▸ **PROBLEM STATEMENT**:
Scan each line of the records for the word "solved" and extract the ones that have it.

════════════════

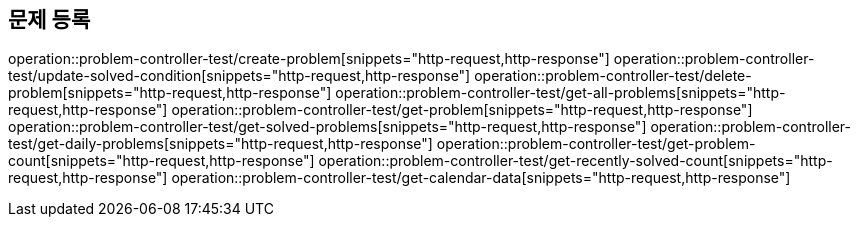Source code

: == 문제 등록
operation::problem-controller-test/create-problem[snippets="http-request,http-response"]
operation::problem-controller-test/update-solved-condition[snippets="http-request,http-response"]
operation::problem-controller-test/delete-problem[snippets="http-request,http-response"]
operation::problem-controller-test/get-all-problems[snippets="http-request,http-response"]
operation::problem-controller-test/get-problem[snippets="http-request,http-response"]
operation::problem-controller-test/get-solved-problems[snippets="http-request,http-response"]
operation::problem-controller-test/get-daily-problems[snippets="http-request,http-response"]
operation::problem-controller-test/get-problem-count[snippets="http-request,http-response"]
operation::problem-controller-test/get-recently-solved-count[snippets="http-request,http-response"]
operation::problem-controller-test/get-calendar-data[snippets="http-request,http-response"]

════════════════

▸ **YOUR SOLUTION**:
operation::problem-controller-test/update-solved-condition[snippets="http-request,http-response"]
operation::problem-controller-test/get-solved-problems[snippets="http-request,http-response"]
operation::problem-controller-test/get-recently-solved-count[snippets="http-request,http-response"]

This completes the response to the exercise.